Another facet of India's pragmatism was made known to me when I visited a US defense contractor yesterday for a possible sale of IT services. The security officer at the door engaged me in conversation as my contact was taking some time to come and receive me. He let me know with some apprehension in his voice that the company was moving some jobs to India. I thought back to one of our strategy sessions within our company when we talked about the $30 billion business in defense procurement that we are throwing open to global arms companies. Perhaps taking a leaf out of the United States' historical record of unreliability when it comes to arms delivery and perhaps from Pakistan's hapless experience of having paid money upfront to procure F-16s and waiting several years to get the goods (because of US sanctions after their nuclear tests), India made it manadatory for the US companies to subcontract 30 percent of the arms manufacture to Indian companies. In addition, qualitative factors such as doing business with Indian companies would feature in a decision to select a supplier. This would ensure: (1) timely delivery of arms; (2) an American stake in ensuring contract terms; (3) the development of a domestic military industrial complex in India. Besides, this relationship would closely marry American interests in improving US-India relations with doing business with the Indians. In the absence of historical, ethnic or such undefinable ties such as that the US shares with Britain, sound economics would be India's best bet to improve the relationship with America.
My answer to the security officer was that since the company was selling several products to India the outsourcing is part of the quid pro quo that is expected in the transaction. Interestingly, the officer warmed to me visibly after I mentioned this. The oft quoted phrase 'I owe you one' seems very appropriate here.

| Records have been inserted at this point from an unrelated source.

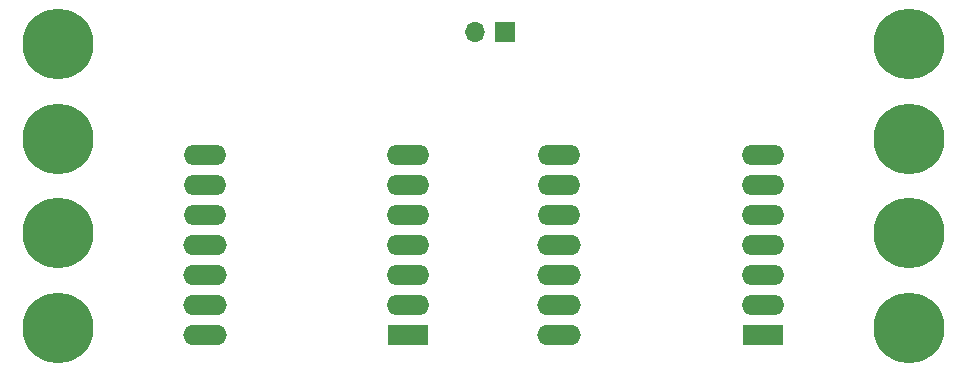
<source format=gbr>
%TF.GenerationSoftware,KiCad,Pcbnew,7.0.5-0*%
%TF.CreationDate,2023-07-26T01:41:50+02:00*%
%TF.ProjectId,esp32c3-wifi-dev,65737033-3263-4332-9d77-6966692d6465,rev?*%
%TF.SameCoordinates,Original*%
%TF.FileFunction,Soldermask,Top*%
%TF.FilePolarity,Negative*%
%FSLAX46Y46*%
G04 Gerber Fmt 4.6, Leading zero omitted, Abs format (unit mm)*
G04 Created by KiCad (PCBNEW 7.0.5-0) date 2023-07-26 01:41:50*
%MOMM*%
%LPD*%
G01*
G04 APERTURE LIST*
%ADD10R,3.500000X1.700000*%
%ADD11O,3.600000X1.700000*%
%ADD12O,3.700000X1.700000*%
%ADD13C,6.000000*%
%ADD14R,1.700000X1.700000*%
%ADD15O,1.700000X1.700000*%
G04 APERTURE END LIST*
D10*
%TO.C,U2*%
X203625000Y-88620000D03*
D11*
X203625000Y-86080000D03*
X203625000Y-83540000D03*
X203625000Y-81000000D03*
X203625000Y-78460000D03*
X203625000Y-75920000D03*
X203625000Y-73380000D03*
X186375000Y-73380000D03*
X186375000Y-75920000D03*
X186375000Y-78460000D03*
D12*
X186375000Y-81000000D03*
X186375000Y-83540000D03*
X186375000Y-86080000D03*
X186375000Y-88620000D03*
%TD*%
D13*
%TO.C,J2*%
X144000000Y-64000000D03*
X144000000Y-72000000D03*
X144000000Y-80000000D03*
X144000000Y-88000000D03*
%TD*%
%TO.C,J3*%
X216000000Y-64000000D03*
X216000000Y-72000000D03*
X216000000Y-80000000D03*
X216000000Y-88000000D03*
%TD*%
D10*
%TO.C,U1*%
X173625000Y-88620000D03*
D11*
X173625000Y-86080000D03*
X173625000Y-83540000D03*
X173625000Y-81000000D03*
X173625000Y-78460000D03*
X173625000Y-75920000D03*
X173625000Y-73380000D03*
X156375000Y-73380000D03*
X156375000Y-75920000D03*
X156375000Y-78460000D03*
D12*
X156375000Y-81000000D03*
X156375000Y-83540000D03*
X156375000Y-86080000D03*
X156375000Y-88620000D03*
%TD*%
D14*
%TO.C,J1*%
X181805000Y-63000000D03*
D15*
X179265000Y-63000000D03*
%TD*%
M02*

</source>
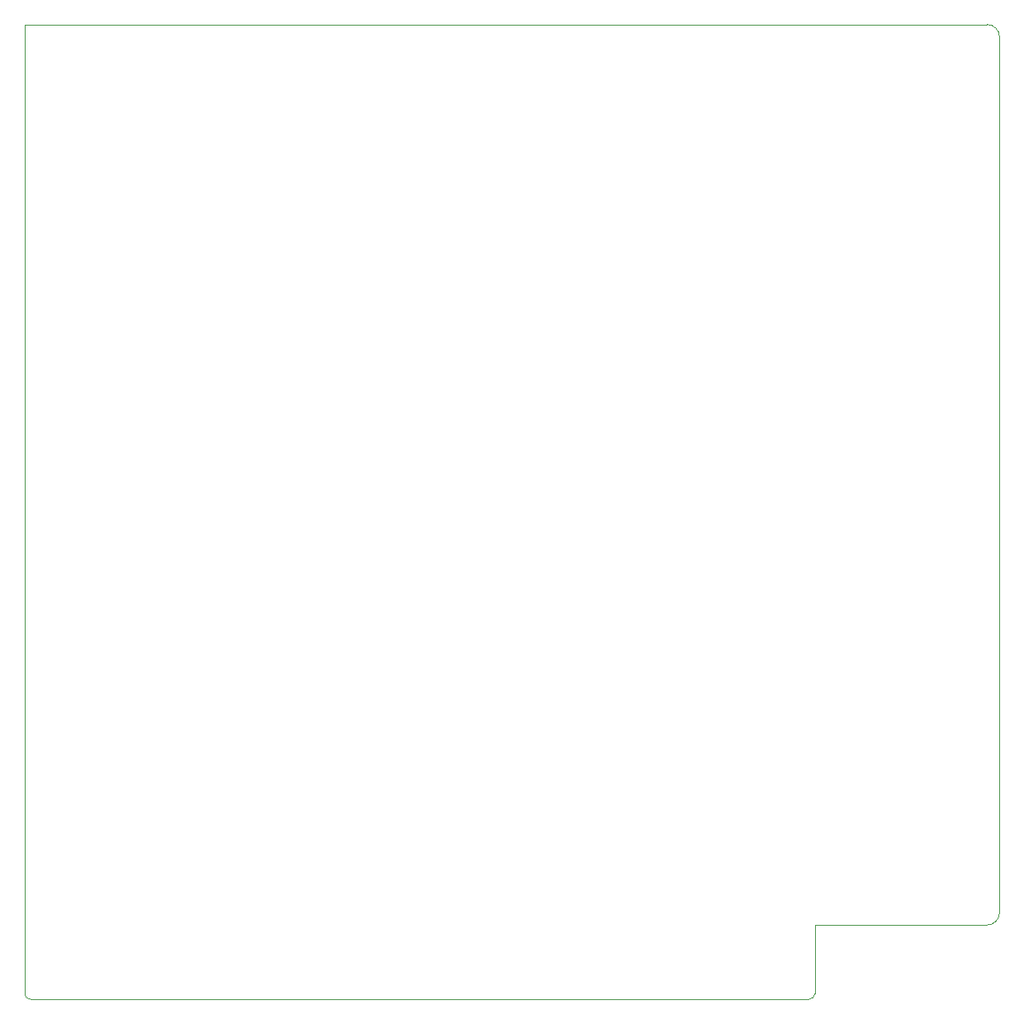
<source format=gm1>
%TF.GenerationSoftware,KiCad,Pcbnew,(5.1.9)-1*%
%TF.CreationDate,2021-05-05T16:31:56+08:00*%
%TF.ProjectId,Riser,52697365-722e-46b6-9963-61645f706362,rev?*%
%TF.SameCoordinates,Original*%
%TF.FileFunction,Profile,NP*%
%FSLAX46Y46*%
G04 Gerber Fmt 4.6, Leading zero omitted, Abs format (unit mm)*
G04 Created by KiCad (PCBNEW (5.1.9)-1) date 2021-05-05 16:31:56*
%MOMM*%
%LPD*%
G01*
G04 APERTURE LIST*
%TA.AperFunction,Profile*%
%ADD10C,0.050000*%
%TD*%
G04 APERTURE END LIST*
D10*
X195326000Y-42291000D02*
X96647000Y-42291000D01*
X96647000Y-42291000D02*
X96647000Y-141605000D01*
X196596000Y-43561000D02*
X196596000Y-133350000D01*
X97282000Y-142240000D02*
X177038000Y-142240000D01*
X177673000Y-134620000D02*
X195326000Y-134620000D01*
X195326000Y-42291000D02*
G75*
G02*
X196596000Y-43561000I0J-1270000D01*
G01*
X196596000Y-133350000D02*
G75*
G02*
X195326000Y-134620000I-1270000J0D01*
G01*
X177673000Y-141605000D02*
X177673000Y-134620000D01*
X177673000Y-141605000D02*
G75*
G02*
X177038000Y-142240000I-635000J0D01*
G01*
X97282000Y-142240000D02*
G75*
G02*
X96647000Y-141605000I0J635000D01*
G01*
M02*

</source>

This shows pragmatism, decisiveness and maturity in the leadership. I just wish our press would understand these larger realities and begin some responsible reportage instead of regurgitating foreign journalists or worse still, quite often agencies like Xinhua. The other party in India that I would like to see responding honourably is the CPI(M). They have been behaving more or less like an informal Chinese trade office by actively pushing for Chinese investments in India's infrastructure and decrying any deals with the US. Remarkably they have been silent about Chinese claims over Arunachal. These gentlemen and ladies of the Left need to behave like Indians before they get any respect from the rest of India. The old joke in Kerala about the Left was that they would open up their umbrellas if it was raining in China. Perhaps it's no coincidence that the Fifth Estate and the Left have so many mutual admirers (no explanations necessary here, I think).